Copy every line of the items below exactly, leaving out the pictures.

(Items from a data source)
★ ★ ★ ★ ★ ★ ★

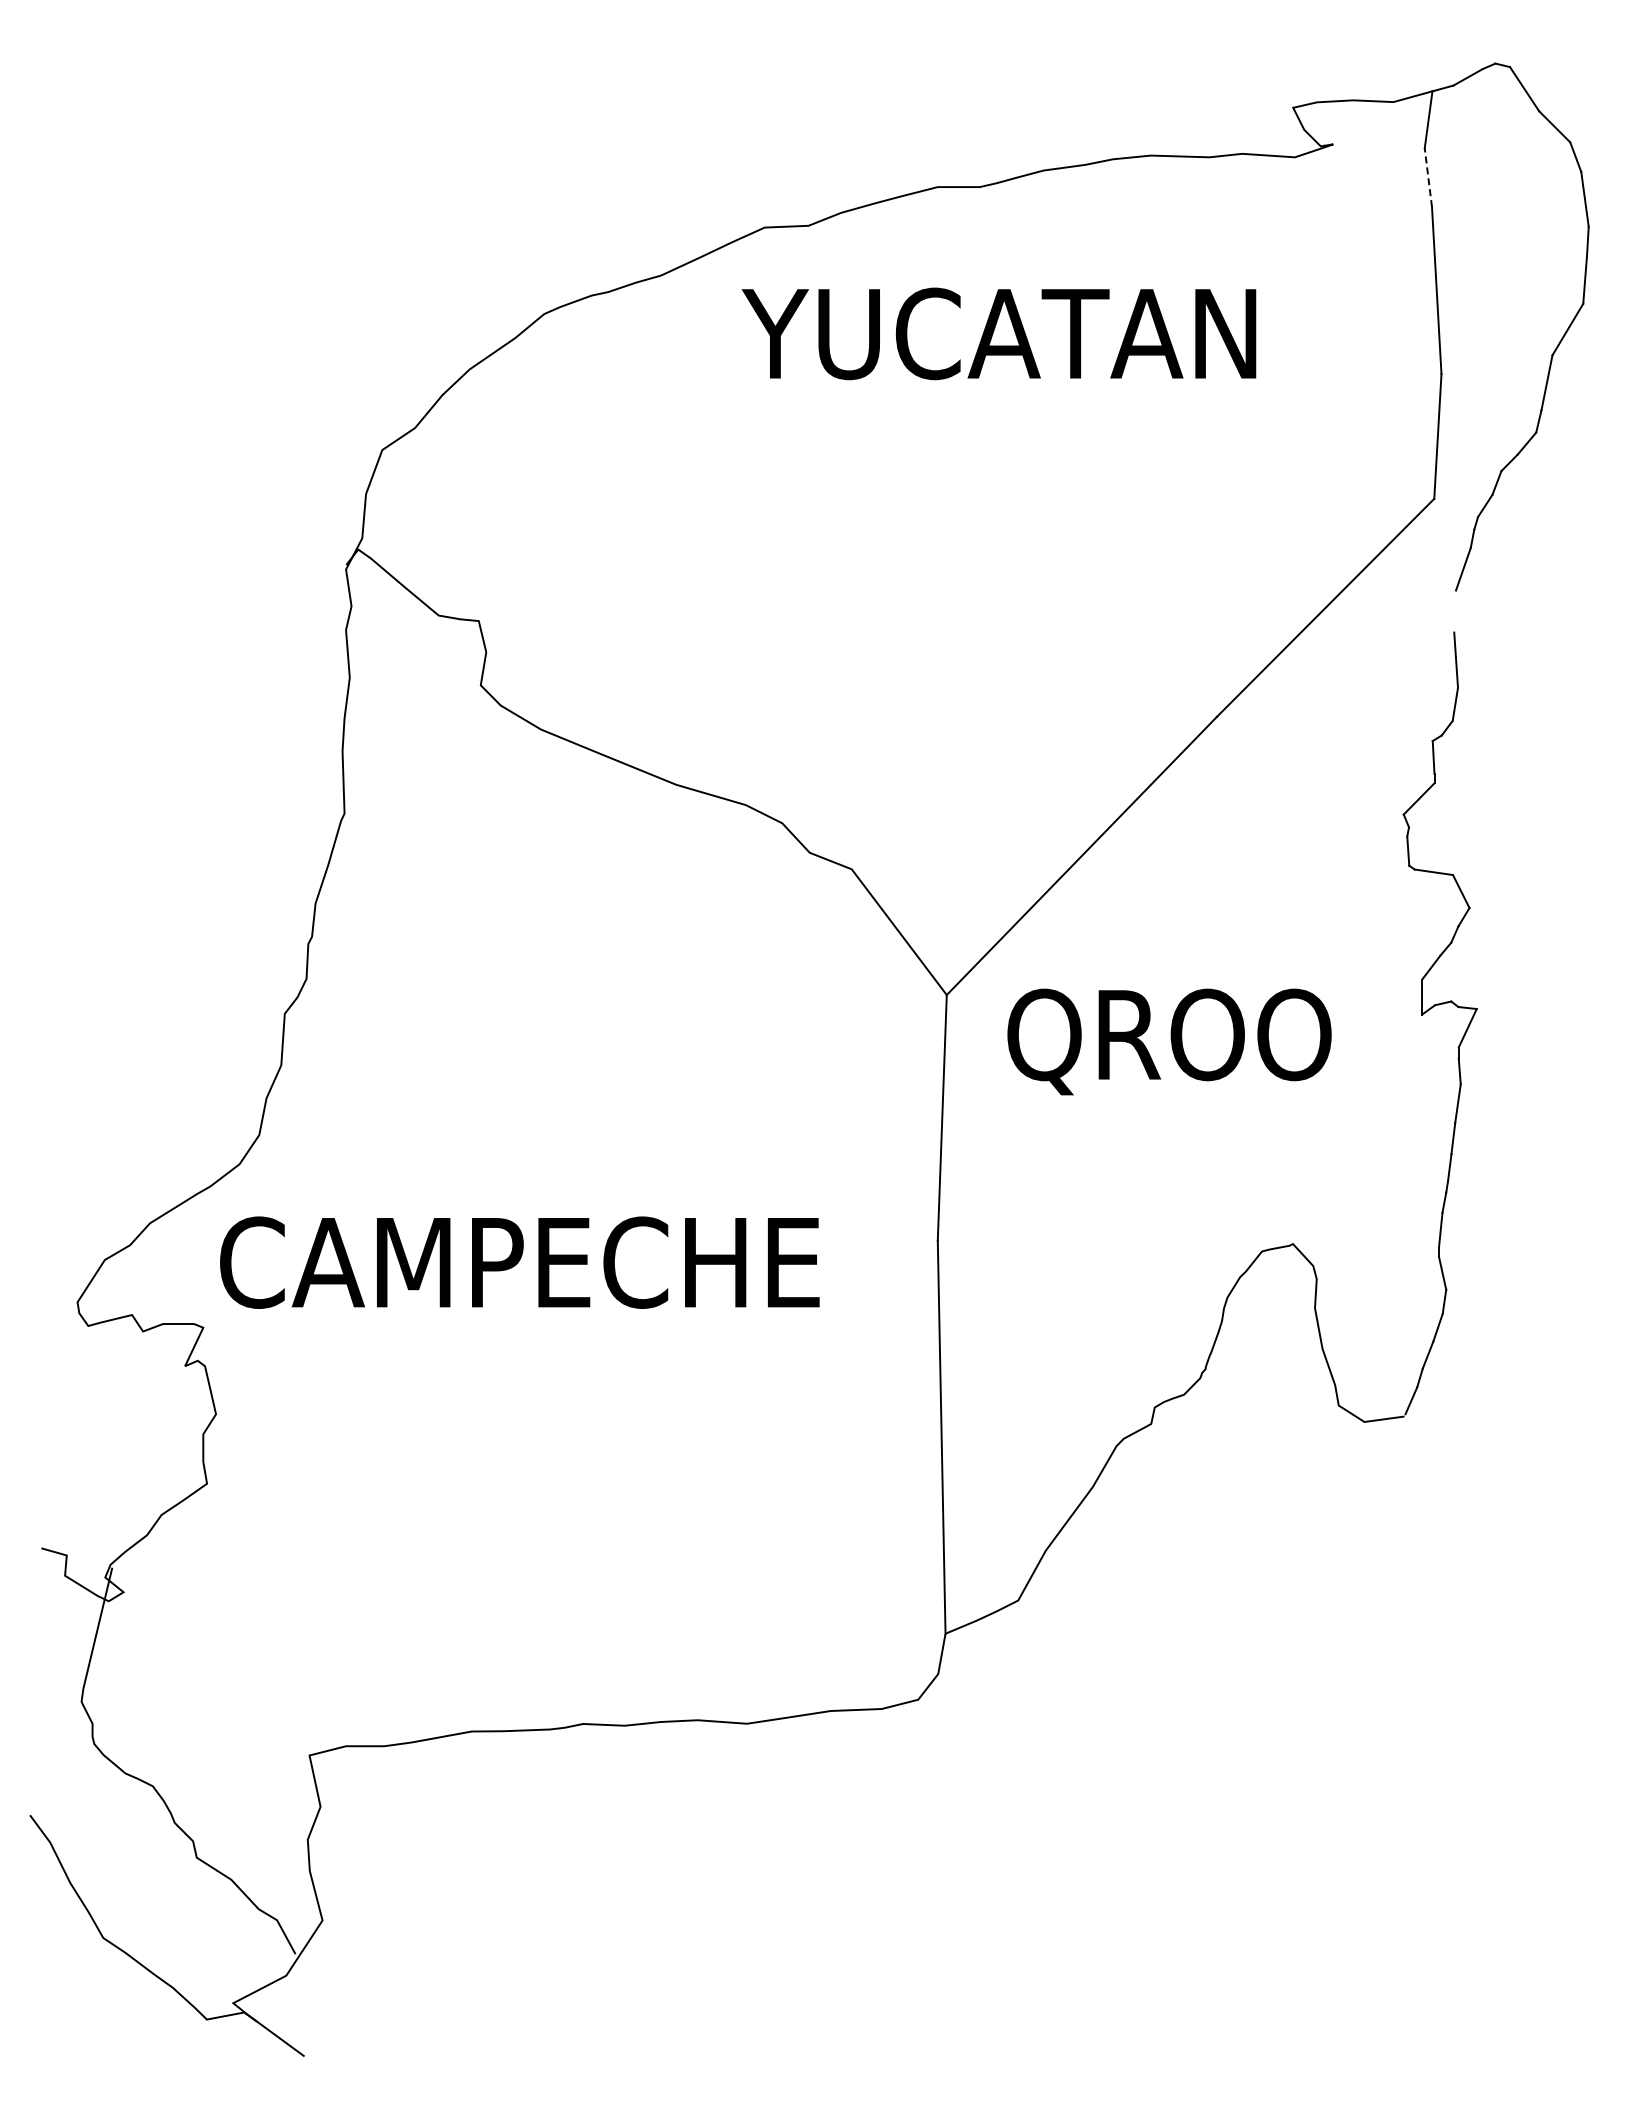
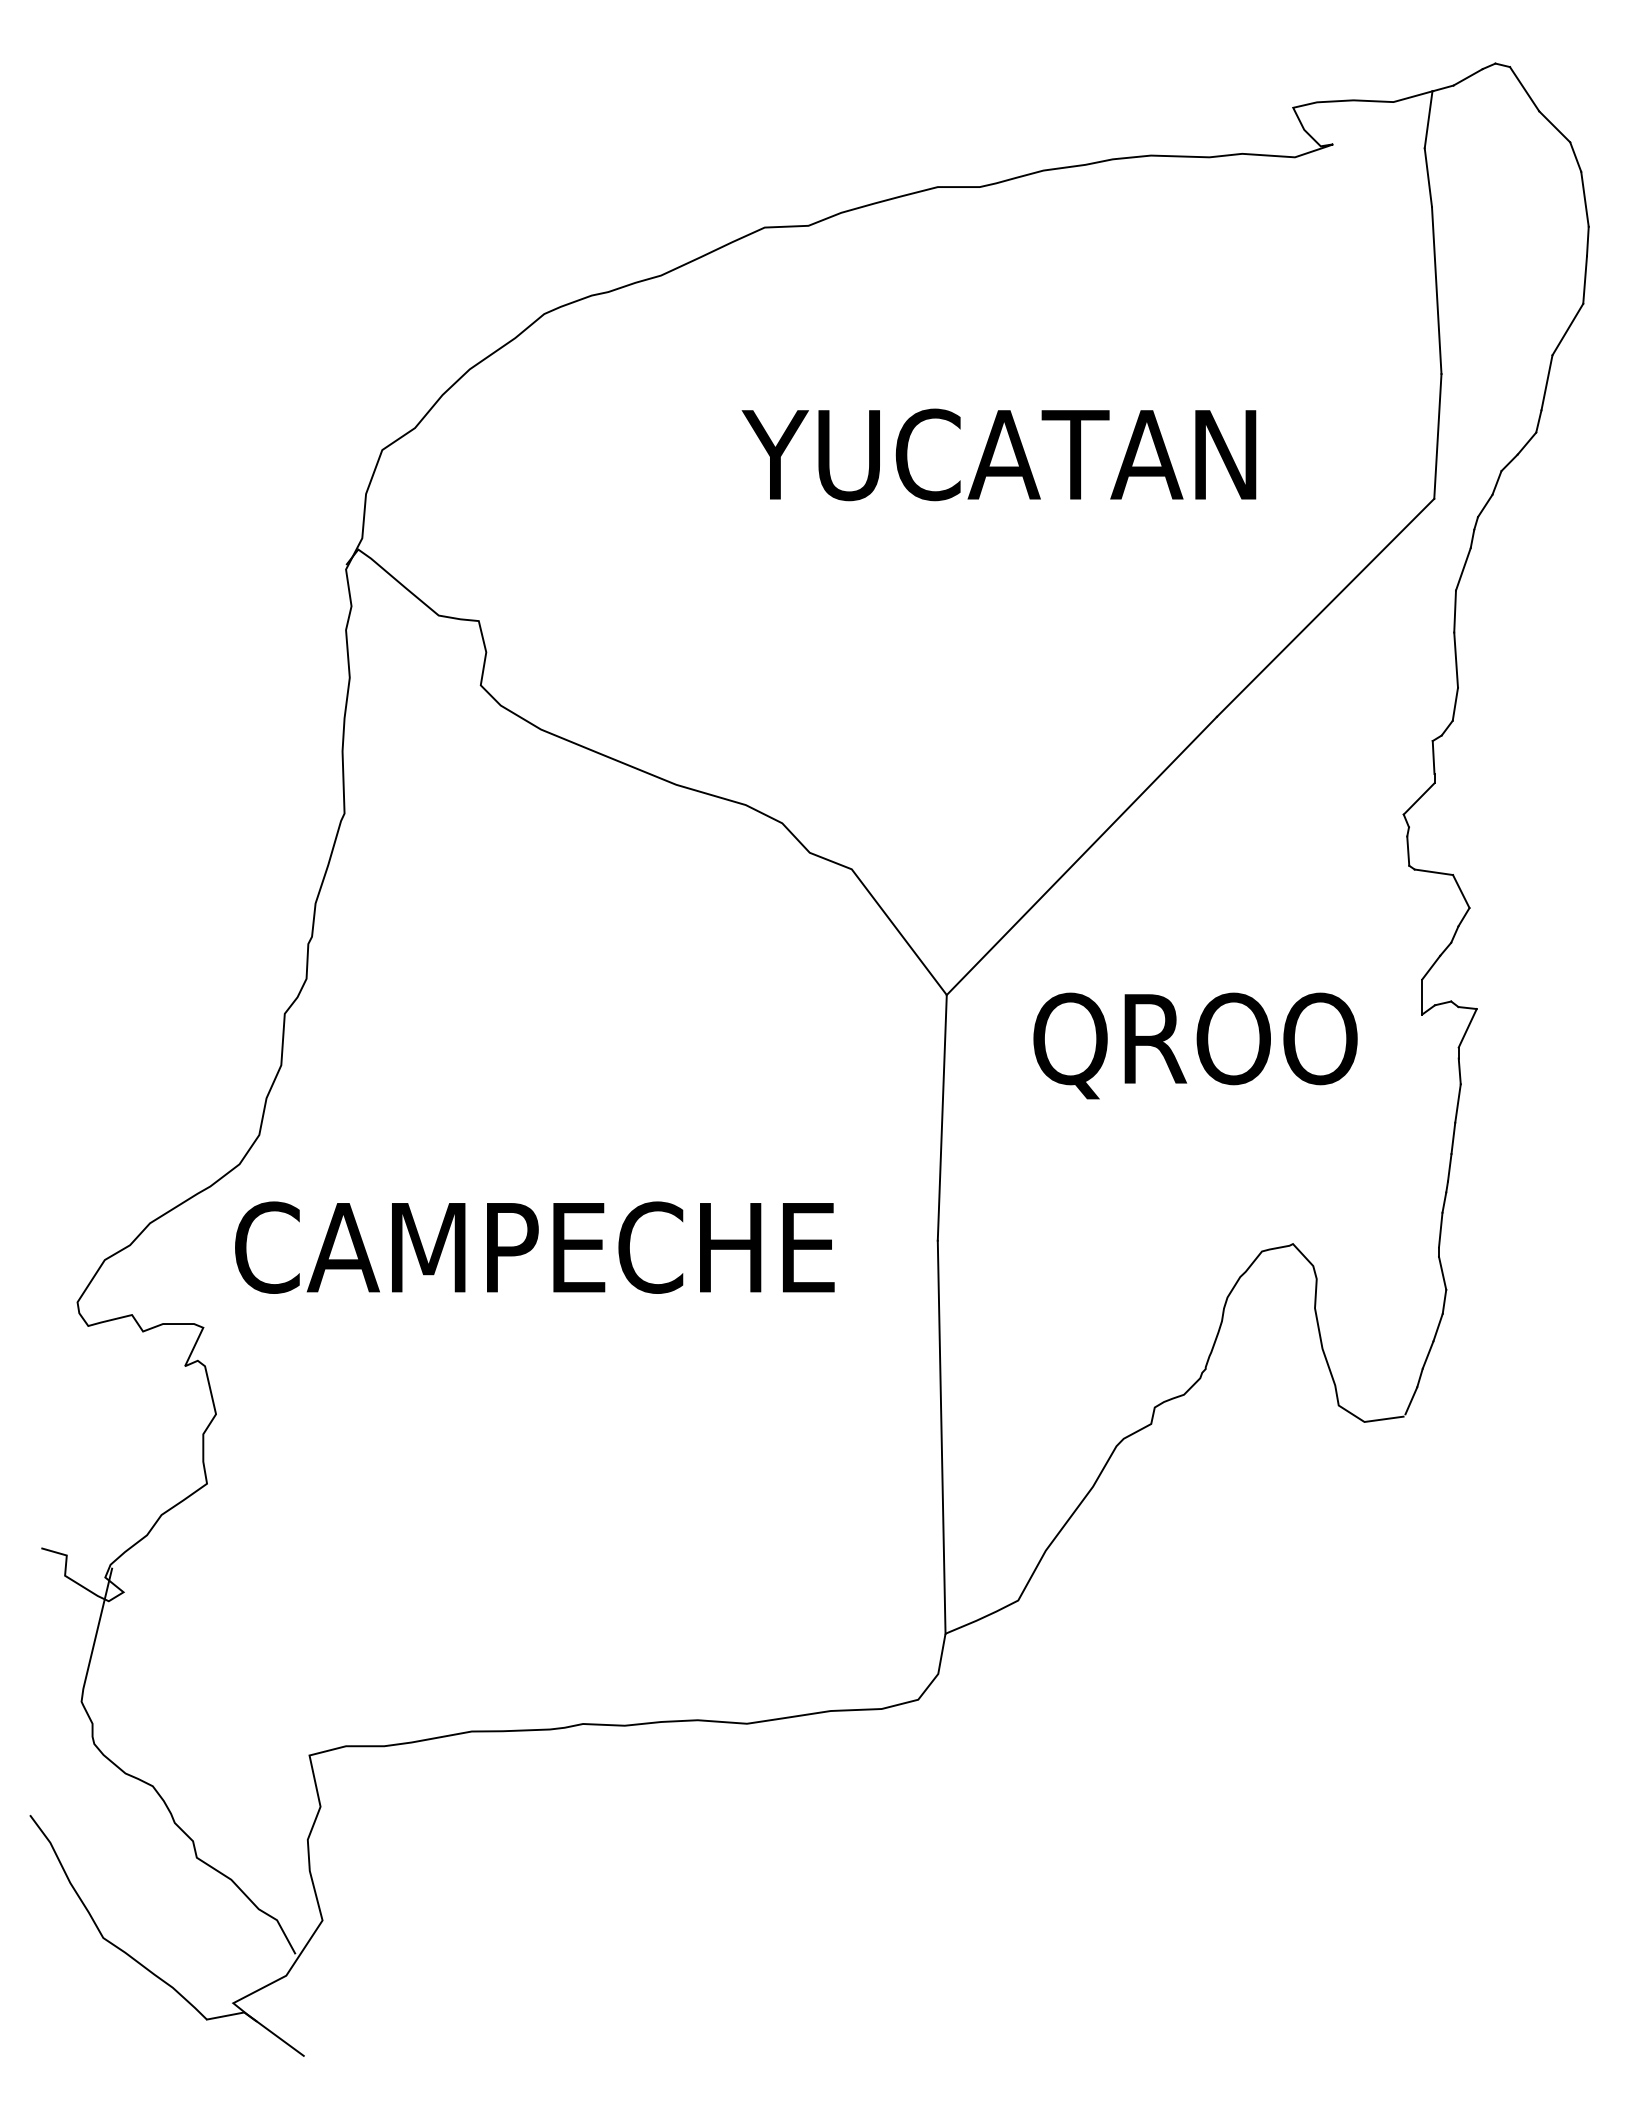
line at (1428, 177): dashed -> solid
text at (998, 333) position: (998, 333) -> (998, 454)
line at (1454, 611): none -> present
text at (1169, 1041) position: (1169, 1041) -> (1195, 1045)
text at (519, 1262) position: (519, 1262) -> (534, 1247)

★ ★ ★ ★ ★ ★ ★

Reply to the exercise>
line at (1428, 177): dashed -> solid
text at (998, 333) position: (998, 333) -> (998, 454)
line at (1454, 611): none -> present
text at (1169, 1041) position: (1169, 1041) -> (1195, 1045)
text at (519, 1262) position: (519, 1262) -> (534, 1247)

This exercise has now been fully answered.